My primary work changed. Which means my side-gig changed.
when I first started teaching online ESL, that was supposed to be the side gig. It would fill in the gaps before my first book, The Pride of Central, was released, and help whenever there was a gap of a couple of weeks between freelancing.
In some ways, that can be disappointing. Writers write. Many of us want the writing to be the primary work of our lives. If it is the side gig, it is because we can't make life work financially otherwise.
I was able to make writing my primary work - mostly the journalistic aspect of it - but it appears in this current environment, that can no longer be the case. Oh, I'm not stopping - I hope to cover more baseball this summer, more football this fall, and have a third book out in two years. But ESL will have to be my work focus for the foreseeable future.

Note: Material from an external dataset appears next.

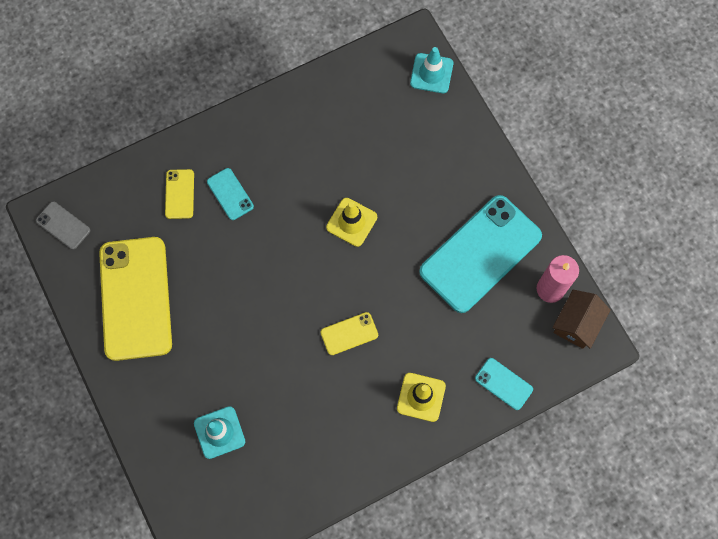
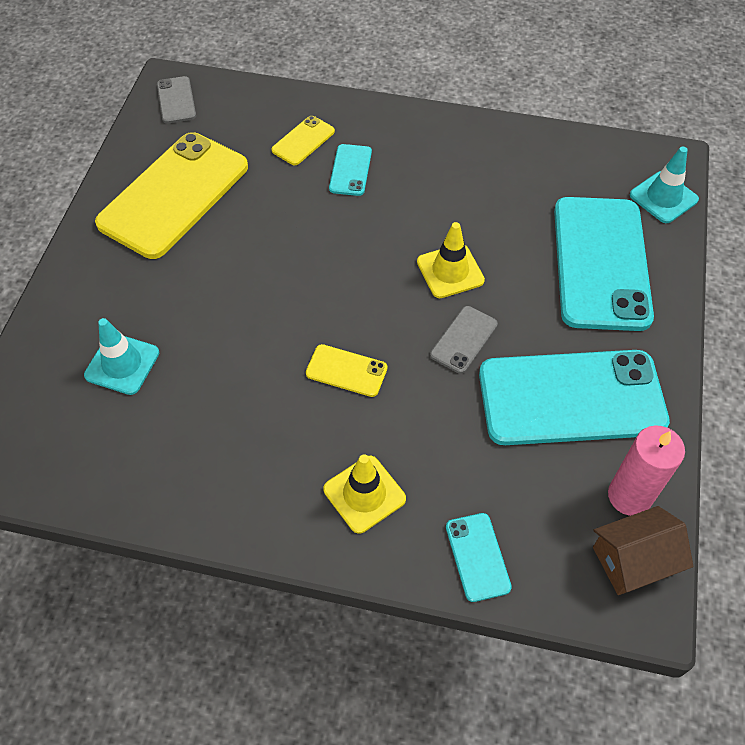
camera: 40 degrees right, 15 degrees down
(396, 262) = (464, 339): none -> grey phone
(431, 150) = (601, 263): none -> turquoise phone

Some writers who have stumbled across my blog are facing the same thing. Possibly due to shutdowns, possibly for other reasons, you are finding that writing can no longer be your main focus. Or you had hoped that one day you could make writing the top priority, but now that no longer seems possible.
It's disappointing. But it does not have to be devastating.
Because a side gig is still a gig.
You still get to write. You still get to express your ideas. The time it takes or the money it makes may not be as appealing as it was when you first started, or may never be what you wished they were.
But when that first book is published, be it three or seven years from now, it won't make that much difference that it took more time. Reaching the goal of your side gig will be no less rewarding.